Operating as self-sufficiently as possible is a major initiative for Mystic Farm, Blitz said. The distillery also operates a 50 kilowatt solar panel array, which he said has proven to be a boon for the company.

“Depending on the weather, on average it provides for between half and three-quarters of our energy consumption needs,” he said. “The distilling process is essentially about heating things up very quickly and then cooling them down very quickly, and so we require a lot of energy. All of our lights are LED, and we work to have as little of a carbon footprint as possible.”

Business has changed substantially for Mystic Farm in light of the COVID-19 pandemic. The distillery has historically offered a range of on-site
experiences, for tours and tastings to an educational program known as Whiskey University which teaches guests about various ways of making whiskey throughout history and how those methods effect the end product.

Like many distilleries, Mystic Farm has also transitioned heavily into hand sanitizer production during the pandemic, and Blitz said it is likely that business will remain once the pandemic is over.

“We went pretty heavily in to it early on, and now we’re selling to nearby hospitals and universities,” he said. “It’s given us the capital not only to keep the business going, but to make sure we avoid any outstanding debt. It’s really been a lifesaver for the industry.”

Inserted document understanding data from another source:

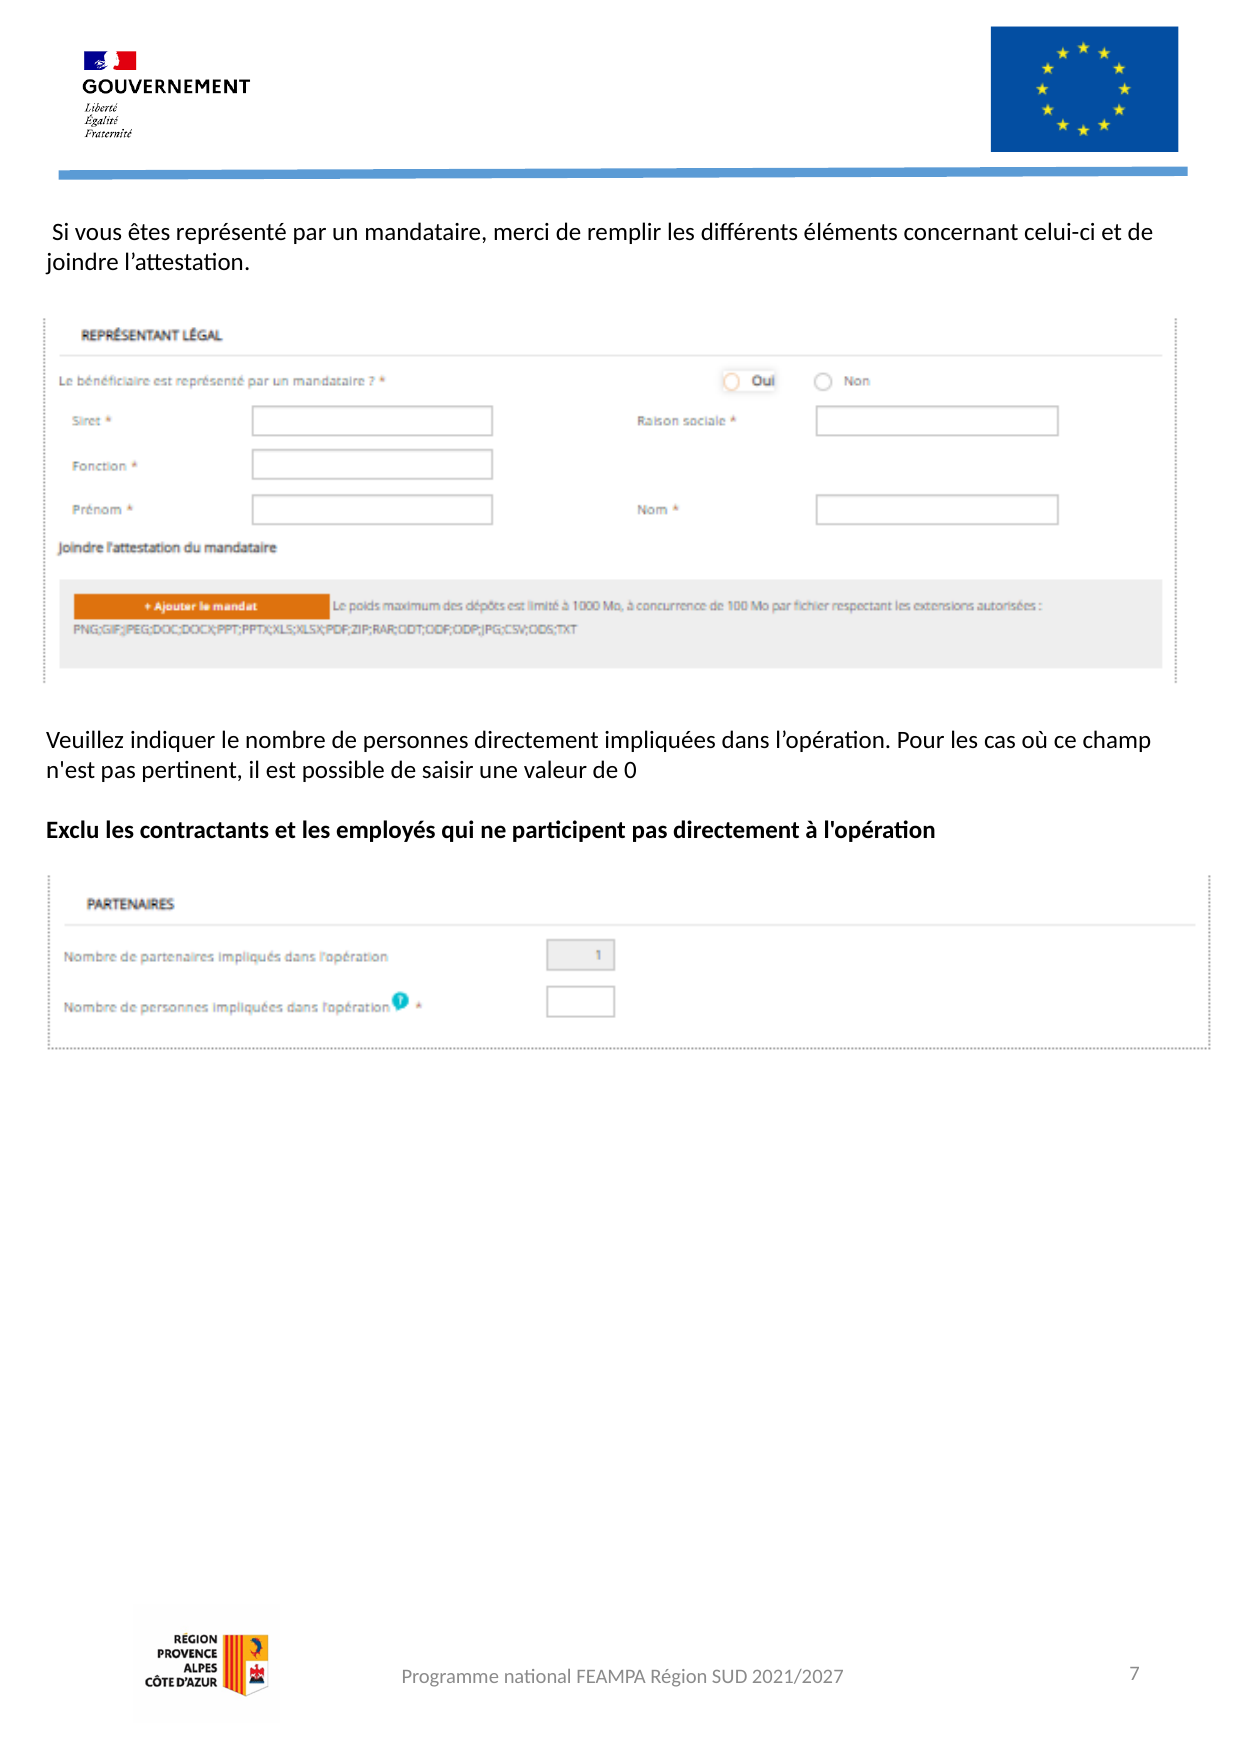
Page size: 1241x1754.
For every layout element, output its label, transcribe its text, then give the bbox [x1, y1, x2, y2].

slide_number 7 [875, 1625, 1155, 1719]
picture [13, 874, 1233, 1061]
picture [31, 316, 1188, 685]
text_box Veuillez indiquer le nombre de personnes directement impliquées dans l’opération. Pour les cas où ce champ n'est pas pertinent, il est possible de saisir une valeur de 0 Exclu les contractants et les employés qui ne participent pas directement à l'opération [31, 715, 1188, 851]
picture [990, 26, 1179, 152]
text_box Si vous êtes représenté par un mandataire, merci de remplir les différents éléments concernant celui-ci et de joindre l’attestation. [31, 208, 1188, 283]
picture [133, 1604, 280, 1723]
footer Programme national FEAMPA Région SUD 2021/2027 [280, 1628, 983, 1723]
picture [63, 32, 269, 156]
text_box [58, 171, 1188, 175]
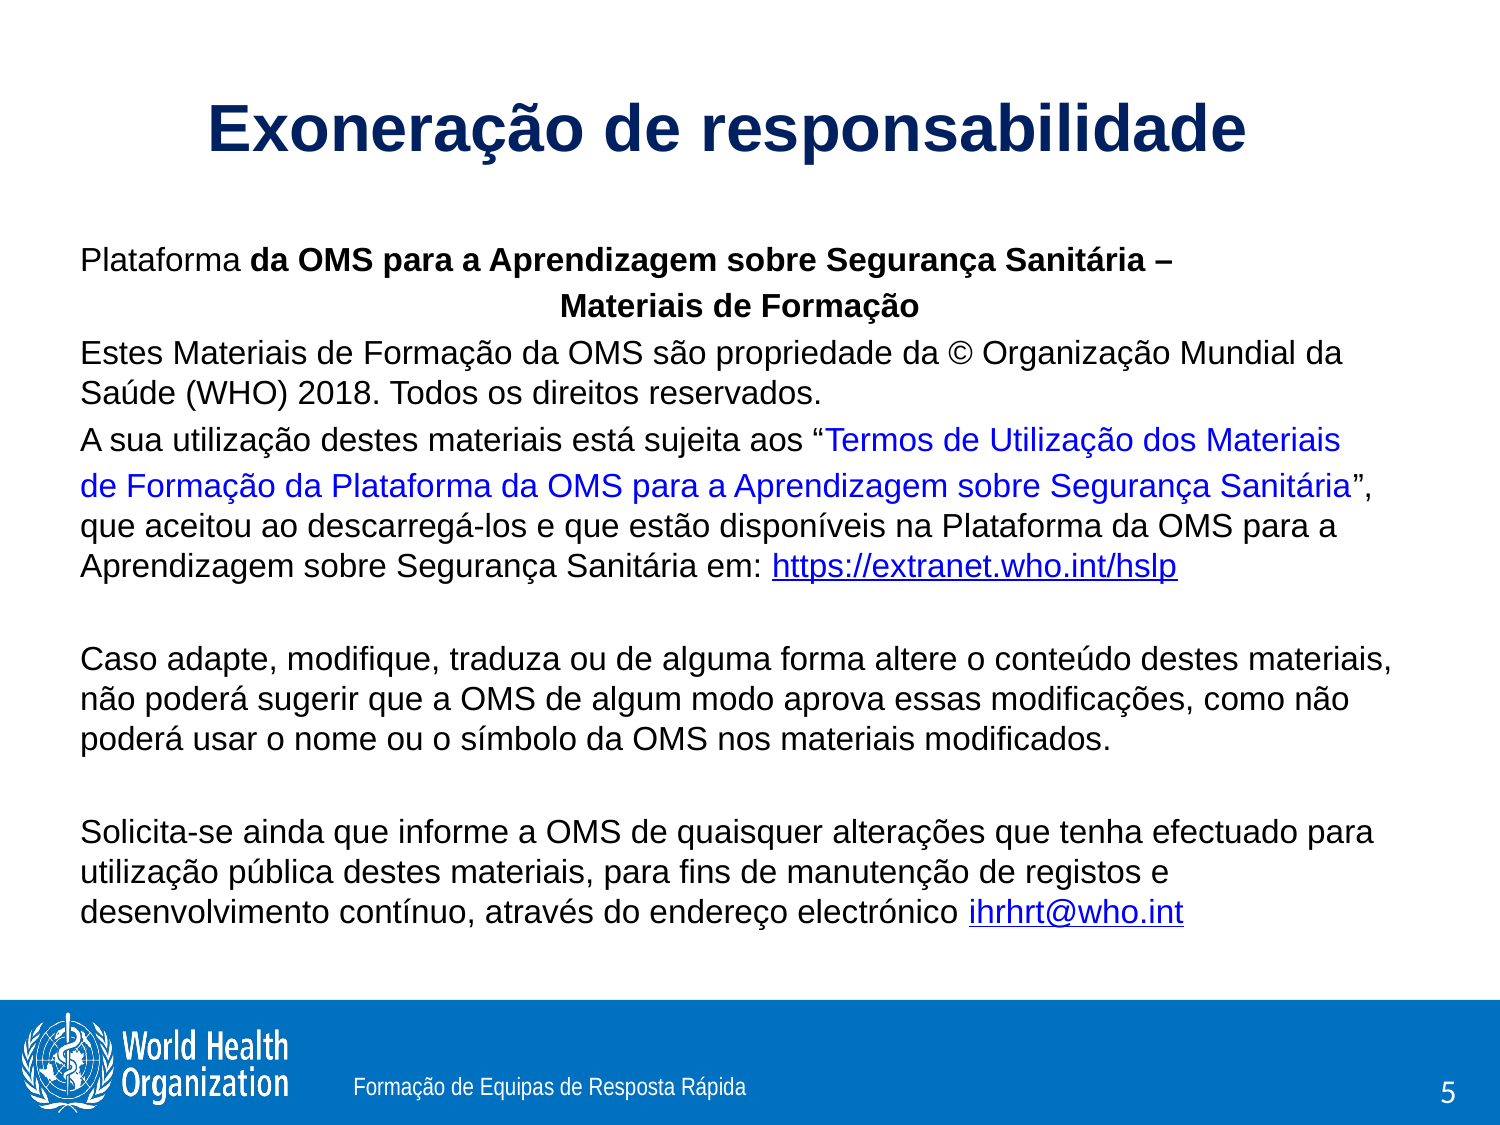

One of Mystic Farm’s more unique attractions is known as the Single Barrel Experience.

“The Single Barrel Experience is really intense, it includes Whiskey University but you also make a barrel of whiskey with us, going through all the steps of the process yourself. Then those people have their names, or sometimes they’ll come up with a phrase, and they’ll use that to identify their barrel,” Blitz said, And then, each year after that, they’ll come back and get a pint from the barrel that they made.”

That kind of connection to the process can leave a lasting impression on people, Blitz said. An entire barrel of whisky is not cheap – Blitz said these barrels run around $12,000 for the entire thing – and yet at least one returning patron has already laid claim to the entire barrel he created in the single Barrel Experience.

“I think it gives people an appreciation for just how much effort goes into making that barrel of whiskey, when they’re in there turning the knobs themselves, and then to see the effects of those years of aging,” he said. “It really is a sort of mysterious and interesting process.”

For Blitz, Mystic Farm is a labor of love, born out of a genuine desire to boost the spirits industry in North Carolina.

“Before prohibition, we were the number one spirits producing state in the country, and we actually remained that way during most of prohibition,” he said with a laugh. “I think we lost something there, and we’re starting to get that back. I want people to learn to venture out a bit when buying spirits, because there are a lot of really good independent producers out there. People should take that risk on something they aren’t as familiar with.”